- **Instructions for the task**
Pull out each line of the data that includes the word "hippocampus".

-- Recorded information follows --

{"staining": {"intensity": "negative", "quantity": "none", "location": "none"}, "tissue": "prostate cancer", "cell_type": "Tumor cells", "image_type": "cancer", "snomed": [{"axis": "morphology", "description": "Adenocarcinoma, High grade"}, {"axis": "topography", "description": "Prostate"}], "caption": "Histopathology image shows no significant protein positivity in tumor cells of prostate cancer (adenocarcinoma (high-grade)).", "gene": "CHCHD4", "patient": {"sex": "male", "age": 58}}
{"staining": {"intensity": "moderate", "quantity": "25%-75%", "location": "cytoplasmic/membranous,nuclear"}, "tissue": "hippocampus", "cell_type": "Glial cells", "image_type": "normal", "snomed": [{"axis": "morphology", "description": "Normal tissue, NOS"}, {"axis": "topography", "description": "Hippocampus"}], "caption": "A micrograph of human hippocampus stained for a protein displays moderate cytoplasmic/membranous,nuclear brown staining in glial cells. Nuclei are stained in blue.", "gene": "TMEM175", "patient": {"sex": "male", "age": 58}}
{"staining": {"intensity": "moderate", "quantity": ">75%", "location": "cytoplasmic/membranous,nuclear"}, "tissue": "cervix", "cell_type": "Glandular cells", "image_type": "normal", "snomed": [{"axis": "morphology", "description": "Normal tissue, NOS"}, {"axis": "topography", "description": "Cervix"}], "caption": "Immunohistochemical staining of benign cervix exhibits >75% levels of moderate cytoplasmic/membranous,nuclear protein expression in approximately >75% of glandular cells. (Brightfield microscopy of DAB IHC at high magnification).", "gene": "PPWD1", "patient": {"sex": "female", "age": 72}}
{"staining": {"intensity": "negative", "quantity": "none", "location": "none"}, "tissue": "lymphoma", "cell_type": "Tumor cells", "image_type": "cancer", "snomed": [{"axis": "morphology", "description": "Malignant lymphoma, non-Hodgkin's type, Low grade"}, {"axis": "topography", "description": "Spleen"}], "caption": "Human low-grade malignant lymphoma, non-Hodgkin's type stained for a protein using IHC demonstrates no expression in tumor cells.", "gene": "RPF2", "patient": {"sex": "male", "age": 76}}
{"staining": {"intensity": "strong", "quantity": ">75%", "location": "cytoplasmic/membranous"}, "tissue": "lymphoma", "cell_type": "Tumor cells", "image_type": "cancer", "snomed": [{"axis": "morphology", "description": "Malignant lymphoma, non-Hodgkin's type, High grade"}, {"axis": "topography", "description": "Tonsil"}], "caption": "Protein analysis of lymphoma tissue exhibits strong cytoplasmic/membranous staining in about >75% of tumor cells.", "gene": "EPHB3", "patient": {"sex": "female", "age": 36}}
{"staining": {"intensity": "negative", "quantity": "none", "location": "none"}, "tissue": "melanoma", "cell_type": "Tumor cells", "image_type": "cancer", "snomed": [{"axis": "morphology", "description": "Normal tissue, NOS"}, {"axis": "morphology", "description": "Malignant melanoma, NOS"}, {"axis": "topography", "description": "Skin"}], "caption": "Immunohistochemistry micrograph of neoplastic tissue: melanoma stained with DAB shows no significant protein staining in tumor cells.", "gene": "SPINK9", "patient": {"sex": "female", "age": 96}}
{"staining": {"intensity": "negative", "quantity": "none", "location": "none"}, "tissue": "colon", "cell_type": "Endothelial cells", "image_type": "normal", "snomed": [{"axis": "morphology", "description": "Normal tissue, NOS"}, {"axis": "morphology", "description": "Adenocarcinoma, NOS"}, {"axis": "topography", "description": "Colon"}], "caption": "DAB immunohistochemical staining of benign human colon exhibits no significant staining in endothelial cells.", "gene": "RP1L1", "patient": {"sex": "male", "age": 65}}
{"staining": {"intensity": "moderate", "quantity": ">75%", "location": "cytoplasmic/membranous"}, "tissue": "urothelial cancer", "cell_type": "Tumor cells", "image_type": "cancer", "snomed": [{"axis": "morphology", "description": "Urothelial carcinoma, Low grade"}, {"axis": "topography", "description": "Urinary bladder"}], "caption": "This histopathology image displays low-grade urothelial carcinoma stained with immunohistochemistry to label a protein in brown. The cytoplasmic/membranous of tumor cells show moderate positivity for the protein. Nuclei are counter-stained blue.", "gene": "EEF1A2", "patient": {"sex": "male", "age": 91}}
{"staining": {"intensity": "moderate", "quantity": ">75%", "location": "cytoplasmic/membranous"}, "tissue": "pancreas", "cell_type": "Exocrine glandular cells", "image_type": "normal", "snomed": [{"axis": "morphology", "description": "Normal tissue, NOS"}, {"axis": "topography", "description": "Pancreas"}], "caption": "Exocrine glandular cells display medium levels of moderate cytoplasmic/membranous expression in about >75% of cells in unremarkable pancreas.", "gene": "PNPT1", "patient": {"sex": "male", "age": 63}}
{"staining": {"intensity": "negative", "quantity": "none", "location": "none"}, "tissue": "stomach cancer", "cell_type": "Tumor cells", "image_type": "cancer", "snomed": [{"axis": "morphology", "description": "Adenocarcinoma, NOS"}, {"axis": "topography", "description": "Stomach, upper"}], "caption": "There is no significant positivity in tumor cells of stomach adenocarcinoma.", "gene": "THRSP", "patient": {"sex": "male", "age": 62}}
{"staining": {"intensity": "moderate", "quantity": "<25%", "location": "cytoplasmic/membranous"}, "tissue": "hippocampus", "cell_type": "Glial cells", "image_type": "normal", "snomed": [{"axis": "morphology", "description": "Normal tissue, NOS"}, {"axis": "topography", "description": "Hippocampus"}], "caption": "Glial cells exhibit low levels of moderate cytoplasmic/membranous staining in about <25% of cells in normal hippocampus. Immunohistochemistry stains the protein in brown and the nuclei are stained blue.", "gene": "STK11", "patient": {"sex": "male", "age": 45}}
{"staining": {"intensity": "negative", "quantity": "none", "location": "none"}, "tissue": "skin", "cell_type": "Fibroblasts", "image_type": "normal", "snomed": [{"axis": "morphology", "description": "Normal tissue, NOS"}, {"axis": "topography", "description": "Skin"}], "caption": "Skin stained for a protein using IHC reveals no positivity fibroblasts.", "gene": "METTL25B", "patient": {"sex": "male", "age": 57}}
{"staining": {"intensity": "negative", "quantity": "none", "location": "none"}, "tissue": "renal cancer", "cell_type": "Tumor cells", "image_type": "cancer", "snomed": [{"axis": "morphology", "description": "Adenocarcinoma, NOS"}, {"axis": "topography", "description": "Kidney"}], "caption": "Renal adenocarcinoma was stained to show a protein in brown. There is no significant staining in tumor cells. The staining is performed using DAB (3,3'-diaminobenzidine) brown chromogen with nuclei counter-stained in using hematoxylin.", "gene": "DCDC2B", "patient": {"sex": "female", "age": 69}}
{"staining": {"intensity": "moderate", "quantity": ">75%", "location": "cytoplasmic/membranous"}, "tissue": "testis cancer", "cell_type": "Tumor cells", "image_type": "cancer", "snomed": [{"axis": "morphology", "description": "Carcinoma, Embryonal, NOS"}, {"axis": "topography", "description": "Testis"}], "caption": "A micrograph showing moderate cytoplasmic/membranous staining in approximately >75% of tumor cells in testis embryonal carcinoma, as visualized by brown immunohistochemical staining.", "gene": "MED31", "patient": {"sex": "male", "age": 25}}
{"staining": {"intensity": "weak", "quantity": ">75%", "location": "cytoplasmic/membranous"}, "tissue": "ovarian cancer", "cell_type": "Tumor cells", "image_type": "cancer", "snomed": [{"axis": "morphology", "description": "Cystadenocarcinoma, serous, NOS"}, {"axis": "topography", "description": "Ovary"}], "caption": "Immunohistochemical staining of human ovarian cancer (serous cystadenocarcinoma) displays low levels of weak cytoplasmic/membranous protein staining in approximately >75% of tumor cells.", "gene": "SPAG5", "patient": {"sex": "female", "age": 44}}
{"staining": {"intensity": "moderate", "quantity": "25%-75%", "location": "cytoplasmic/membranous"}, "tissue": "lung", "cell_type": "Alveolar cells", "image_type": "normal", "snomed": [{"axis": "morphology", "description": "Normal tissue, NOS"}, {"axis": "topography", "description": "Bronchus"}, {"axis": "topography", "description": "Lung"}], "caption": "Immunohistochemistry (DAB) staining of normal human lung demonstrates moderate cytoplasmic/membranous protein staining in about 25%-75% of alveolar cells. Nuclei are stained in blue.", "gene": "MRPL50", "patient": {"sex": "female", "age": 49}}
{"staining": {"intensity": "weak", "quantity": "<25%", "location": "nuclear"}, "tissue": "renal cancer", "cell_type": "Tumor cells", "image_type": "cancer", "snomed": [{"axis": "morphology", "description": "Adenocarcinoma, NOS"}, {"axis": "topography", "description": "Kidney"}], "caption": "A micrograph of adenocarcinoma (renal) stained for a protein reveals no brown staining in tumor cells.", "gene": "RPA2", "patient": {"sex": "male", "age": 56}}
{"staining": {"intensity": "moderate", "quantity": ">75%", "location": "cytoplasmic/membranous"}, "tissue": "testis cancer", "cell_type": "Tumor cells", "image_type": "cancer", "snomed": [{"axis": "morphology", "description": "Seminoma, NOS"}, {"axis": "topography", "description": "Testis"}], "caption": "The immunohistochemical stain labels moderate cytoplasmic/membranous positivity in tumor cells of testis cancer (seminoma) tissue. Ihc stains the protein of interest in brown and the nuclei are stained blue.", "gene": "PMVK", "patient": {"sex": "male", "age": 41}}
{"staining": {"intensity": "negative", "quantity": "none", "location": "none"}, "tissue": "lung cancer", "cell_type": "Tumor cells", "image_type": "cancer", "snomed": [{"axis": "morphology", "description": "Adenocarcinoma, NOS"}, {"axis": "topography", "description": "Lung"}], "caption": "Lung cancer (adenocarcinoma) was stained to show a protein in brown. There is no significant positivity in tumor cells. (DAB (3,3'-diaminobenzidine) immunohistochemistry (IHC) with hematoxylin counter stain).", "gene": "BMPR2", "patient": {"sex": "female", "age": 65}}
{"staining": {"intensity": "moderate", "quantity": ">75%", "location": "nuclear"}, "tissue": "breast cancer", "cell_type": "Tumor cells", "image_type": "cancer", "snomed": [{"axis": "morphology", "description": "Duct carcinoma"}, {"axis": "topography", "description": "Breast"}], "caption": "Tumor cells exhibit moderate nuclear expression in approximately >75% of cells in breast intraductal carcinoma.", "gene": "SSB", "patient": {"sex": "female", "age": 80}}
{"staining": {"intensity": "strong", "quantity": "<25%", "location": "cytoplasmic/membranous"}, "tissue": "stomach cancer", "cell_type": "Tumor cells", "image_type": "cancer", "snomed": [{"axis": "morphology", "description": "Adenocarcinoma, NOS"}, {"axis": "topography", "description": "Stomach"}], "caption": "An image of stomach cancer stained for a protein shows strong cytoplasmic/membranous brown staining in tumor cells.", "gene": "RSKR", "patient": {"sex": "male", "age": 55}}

-- Recorded information concluded --

- **Output for this task**
{"staining": {"intensity": "moderate", "quantity": "25%-75%", "location": "cytoplasmic/membranous,nuclear"}, "tissue": "hippocampus", "cell_type": "Glial cells", "image_type": "normal", "snomed": [{"axis": "morphology", "description": "Normal tissue, NOS"}, {"axis": "topography", "description": "Hippocampus"}], "caption": "A micrograph of human hippocampus stained for a protein displays moderate cytoplasmic/membranous,nuclear brown staining in glial cells. Nuclei are stained in blue.", "gene": "TMEM175", "patient": {"sex": "male", "age": 58}}
{"staining": {"intensity": "moderate", "quantity": "<25%", "location": "cytoplasmic/membranous"}, "tissue": "hippocampus", "cell_type": "Glial cells", "image_type": "normal", "snomed": [{"axis": "morphology", "description": "Normal tissue, NOS"}, {"axis": "topography", "description": "Hippocampus"}], "caption": "Glial cells exhibit low levels of moderate cytoplasmic/membranous staining in about <25% of cells in normal hippocampus. Immunohistochemistry stains the protein in brown and the nuclei are stained blue.", "gene": "STK11", "patient": {"sex": "male", "age": 45}}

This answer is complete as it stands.